Exercise goal
Only one stretch of the data should be retyped: the lines from the line containing "Zigarren Etuis/ Taschen" through the line containing "unverbindliches Angebot". Keep pictures out of it.

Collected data
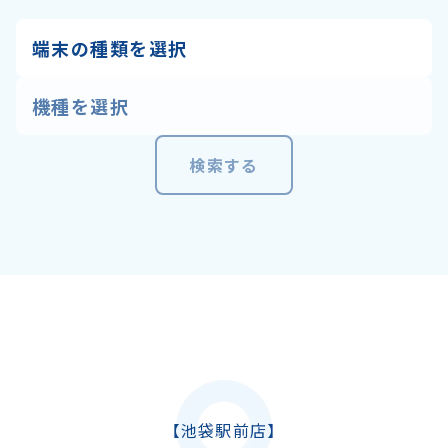
検索する
【池袋駅前店】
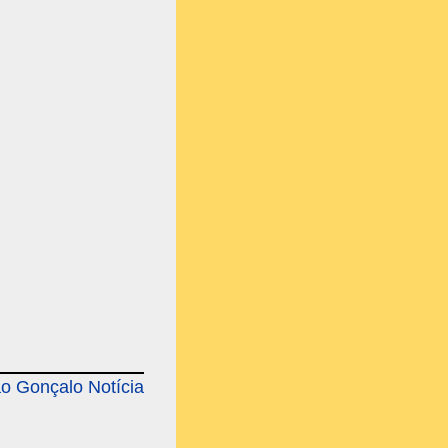
o Gonçalo Notícia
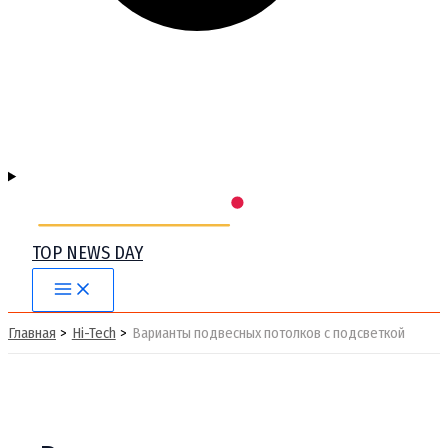
TOP NEWS DAY
Main
Menu
Главная
Hi-Tech
Варианты подвесных потолков с подсветкой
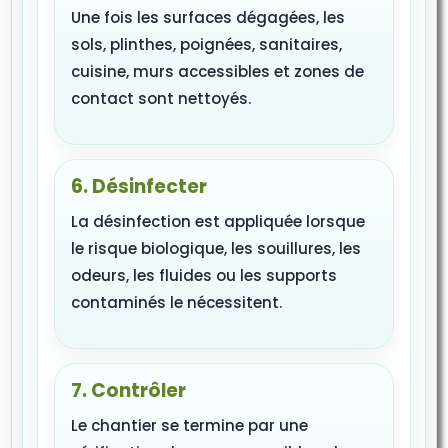
Une fois les surfaces dégagées, les
sols, plinthes, poignées, sanitaires,
cuisine, murs accessibles et zones de
contact sont nettoyés.
6. Désinfecter
La désinfection est appliquée lorsque
le risque biologique, les souillures, les
odeurs, les fluides ou les supports
contaminés le nécessitent.
7. Contrôler
Le chantier se termine par une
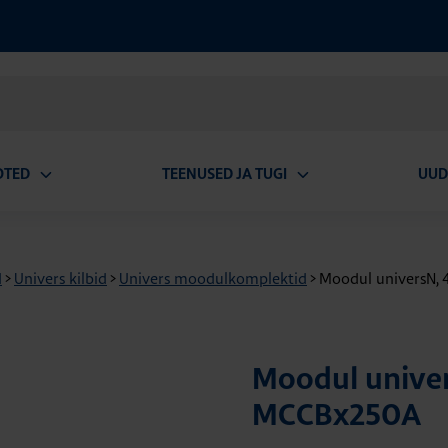
OTED
TEENUSED JA TUGI
UUD
Ava
Ava
alammenüü
alammenüü
d
>
Univers kilbid
>
Univers moodulkomplektid
>
Moodul universN
Moodul unive
MCCBx250A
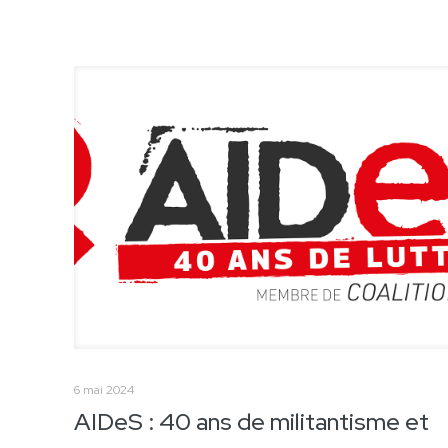
6 mai 2024
AIDeS : 40 ans de militantisme et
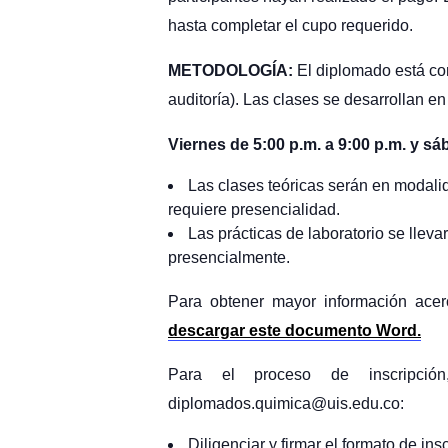
hasta completar el cupo requerido.
METODOLOGÍA:
El diplomado está c
auditoría). Las clases se desarrollan e
Viernes de 5:00 p.m. a 9:00 p.m. y sá
Las clases teóricas serán en modalid
requiere presencialidad.
Las prácticas de laboratorio se lleva
presencialmente.
Para obtener mayor información acerca
descargar este documento Word.
Para el proceso de inscripción
diplomados.quimica@uis.edu.co:
Diligenciar y firmar el formato de ins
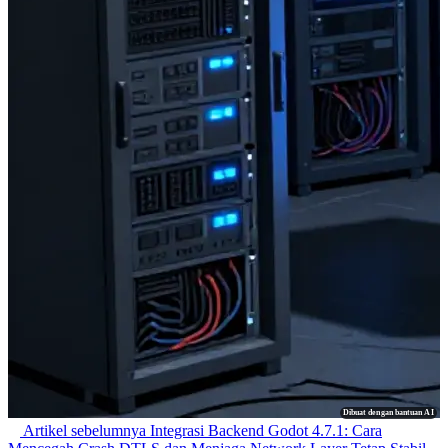
Dibuat dengan bantuan AI
Artikel sebelumnya
Integrasi Backend Godot 4.7.1: Cara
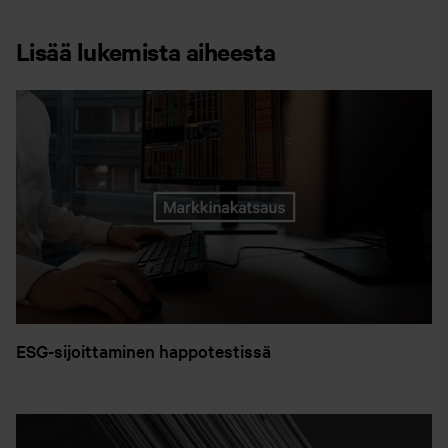
Lisää lukemista aiheesta
ESG-sijoittaminen happotestissä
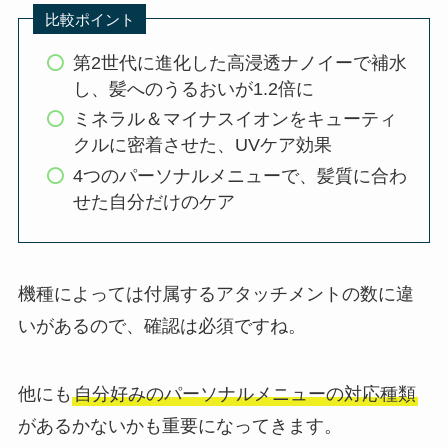
比較ポイント
第2世代に進化した高浸透ナノイーで補水
し、髪へのうるおいが1.2倍に
ミネラル＆マイナスイオンをキューティ
クルに密着させた、UVケア効果
4つのパーソナルメニューで、髪質に合わ
せた自分だけのケア
機種によっては付属するアタッチメントの数に違
いがあるので、確認は必須ですね。
他にも
自分好みのパーソナルメニューの対応種類
があるかないかも重要になってきます。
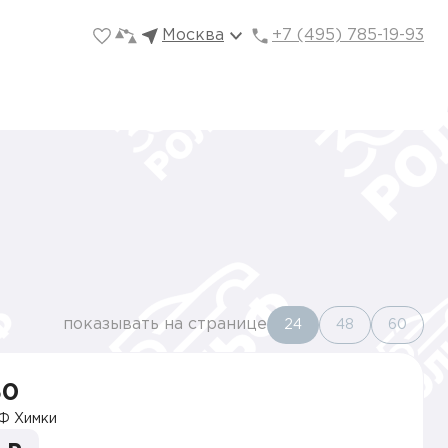
Москва
+7 (495) 785-19-93
показывать на странице
24
48
60
30
Ф Химки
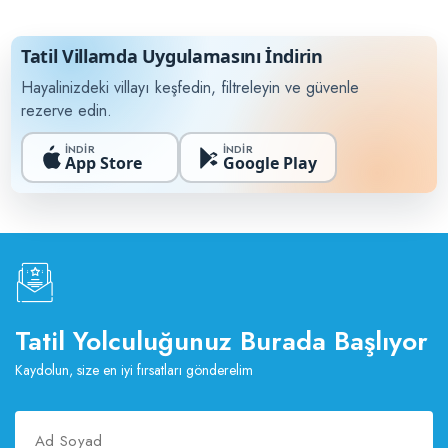
Tatil Villamda Uygulamasını İndirin
Hayalinizdeki villayı keşfedin, filtreleyin ve güvenle
rezerve edin.
İNDİR
İNDİR
App Store
Google Play
Tatil Yolculuğunuz Burada Başlıyor
Kaydolun, size en iyi fırsatları gönderelim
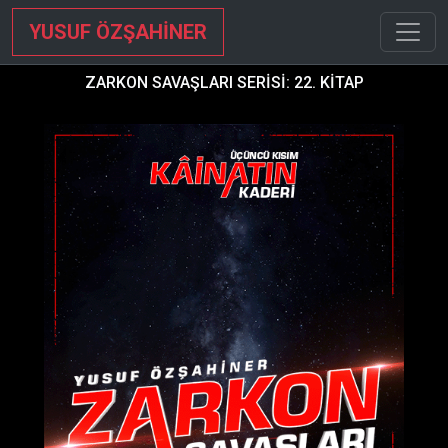
YUSUF ÖZŞAHİNER
ZARKON SAVAŞLARI SERİSİ: 22. KİTAP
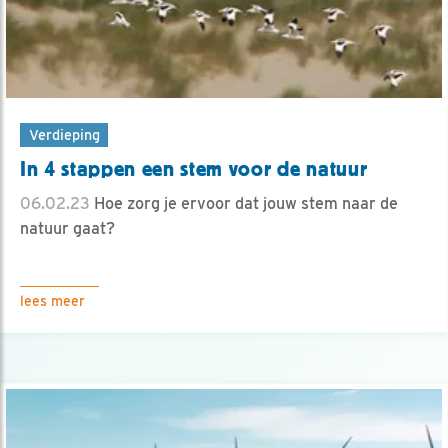
Verdieping
In 4 stappen een stem voor de natuur
06.02.23
Hoe zorg je ervoor dat jouw stem naar de
natuur gaat?
lees meer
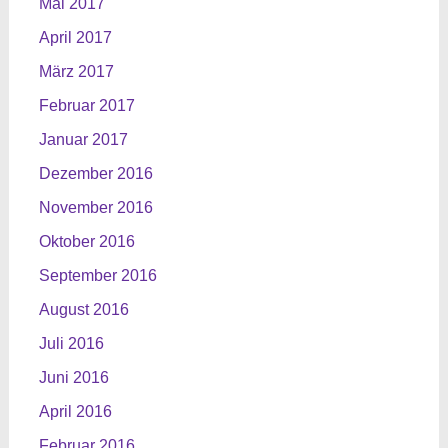
Mai 2017
April 2017
März 2017
Februar 2017
Januar 2017
Dezember 2016
November 2016
Oktober 2016
September 2016
August 2016
Juli 2016
Juni 2016
April 2016
Februar 2016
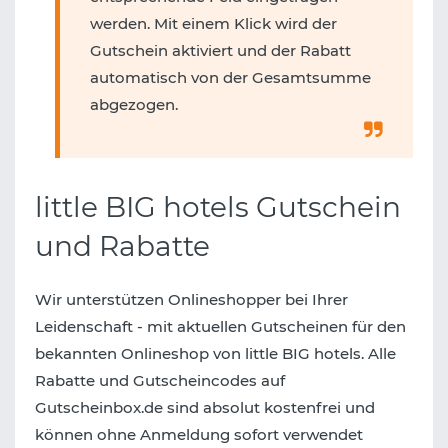
werden. Mit einem Klick wird der
Gutschein aktiviert und der Rabatt
automatisch von der Gesamtsumme
abgezogen.
little BIG hotels Gutschein
und Rabatte
Wir unterstützen Onlineshopper bei Ihrer
Leidenschaft - mit aktuellen Gutscheinen für den
bekannten Onlineshop von little BIG hotels. Alle
Rabatte und Gutscheincodes auf
Gutscheinbox.de sind absolut kostenfrei und
können ohne Anmeldung sofort verwendet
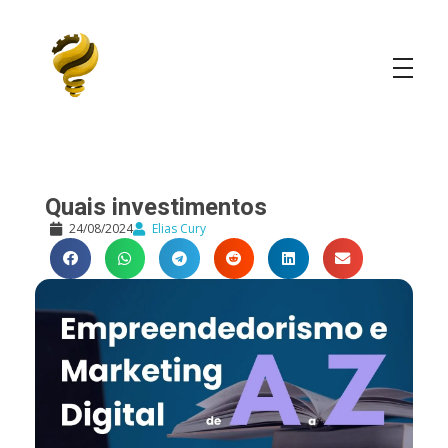
Elias Cury
A Curiosidade é o Motor do Mundo
Quais investimentos
24/08/2024
Elias Cury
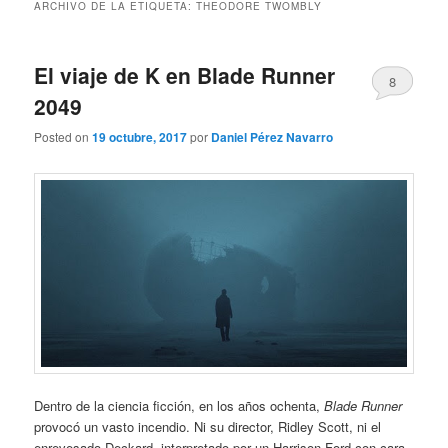
ARCHIVO DE LA ETIQUETA:
THEODORE TWOMBLY
El viaje de K en Blade Runner
8
2049
Posted on
19 octubre, 2017
por
Daniel Pérez Navarro
Dentro de la ciencia ficción, en los años ochenta,
Blade Runner
provocó un vasto incendio. Ni su director, Ridley Scott, ni el
enrevesado Deckard, interpretado por un Harrison Ford con cara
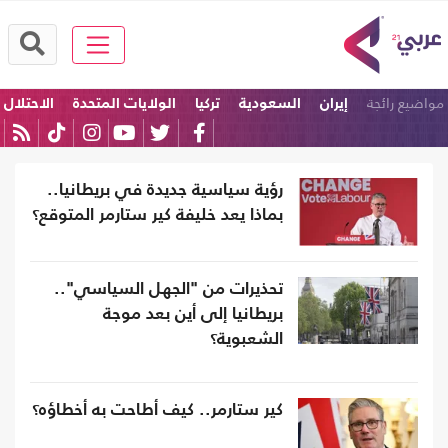
مواضيع رائجة
إيران
السعودية
تركيا
الولايات المتحدة
الاحتلال
امريكا
رؤية سياسية جديدة في بريطانيا..
بماذا يعد خليفة كير ستارمر المتوقع؟
تحذيرات من "الجهل السياسي"..
بريطانيا إلى أين بعد موجة
الشعبوية؟
كير ستارمر.. كيف أطاحت به أخطاؤه؟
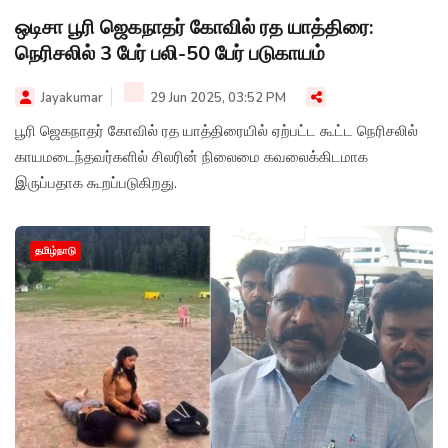
ஒடிசா பூரி ஜெகநாதர் கோவில் ரத யாத்திரை:
நெரிசலில் 3 பேர் பலி-50 பேர் படுகாயம்
Jayakumar
29 Jun 2025, 03:52 PM
பூரி ஜெகநாதர் கோவில் ரத யாத்திரையில் ஏற்பட்ட கூட்ட நெரிசலில்
காயமடைந்தவர்களில் சிலரின் நிலைமை கவலைக்கிடமாக
இருப்பதாக கூறப்படுகிறது.
தமிழ்நாடு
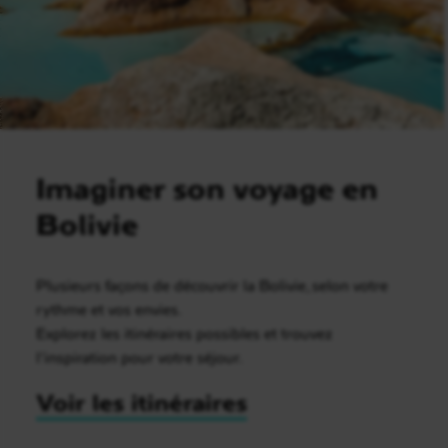
Imaginer son voyage en
Bolivie
Plusieurs façons de découvrir la Bolivie, selon votre
rythme et vos envies.
Explorez les itinéraires possibles et trouvez
l’inspiration pour votre séjour.
Voir les itinéraires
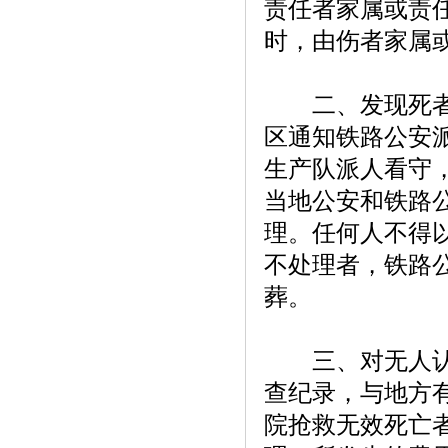
责任者家属或责
时，由伤者家属
二、发现死者尸
区通知铁路公安
生产队派人看守
当地公安和铁路
理。任何人不得
不处理者，铁路
葬。
三、对无人认领
查纪录，与地方
院抢救无效死亡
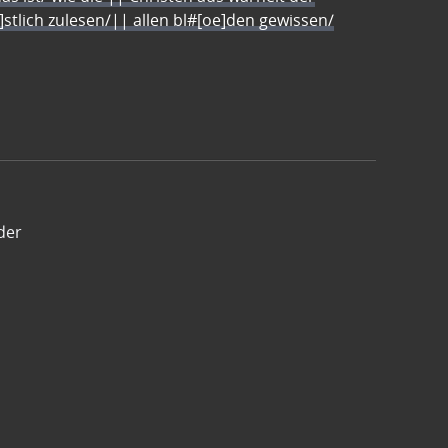
e]stlich zulesen/|| allen bl#[oe]den gewissen/
der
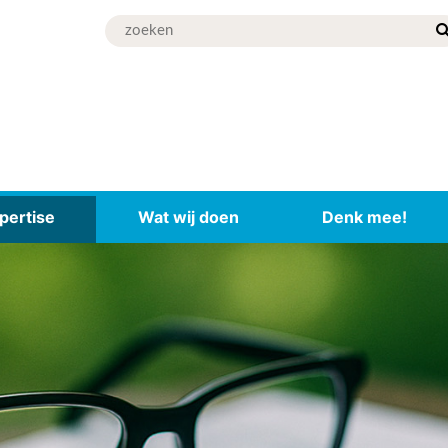
pertise
Wat wij doen
Denk mee!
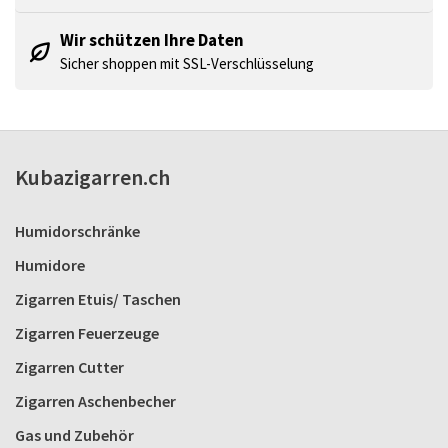
Wir schützen Ihre Daten
Sicher shoppen mit SSL-Verschlüsselung
Kubazigarren.ch
Humidorschränke
Humidore
Zigarren Etuis/ Taschen
Zigarren Feuerzeuge
Zigarren Cutter
Zigarren Aschenbecher
Gas und Zubehör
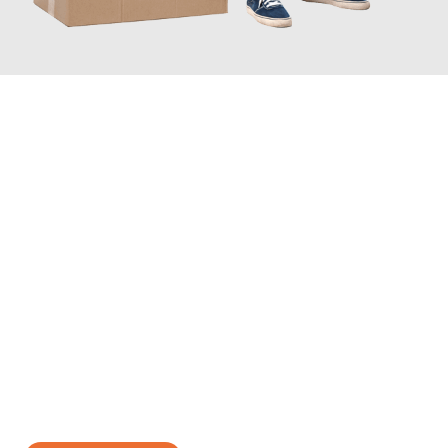
JETZT ANFRAGEN
Erleben Sie mit Umzugsmeister Kluge Heilbronn, wie
einfach und
stressfrei Ihr Umzug Heilbronn Burgas
sein kann. Unser
Expertenteam steht bereit, um Ihnen einen reibungslosen
Übergang in Ihr neues Zuhause zu garantieren.
Jetzt
unverbindliches Angebot
erhalten &
100€ sparen:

Solution
Zigarren Etuis/ Taschen
Zigarren Feuerzeuge
Zigarren Cutter
Zigarren Aschenbecher
Gas und Zubehör
JETZT ANFRAGEN
Erleben Sie mit Umzugsmeister Kluge Heilbronn, wie
einfach und
stressfrei Ihr Umzug Heilbronn Burgas
sein kann. Unser
Expertenteam steht bereit, um Ihnen einen reibungslosen
Übergang in Ihr neues Zuhause zu garantieren.
Jetzt
unverbindliches Angebot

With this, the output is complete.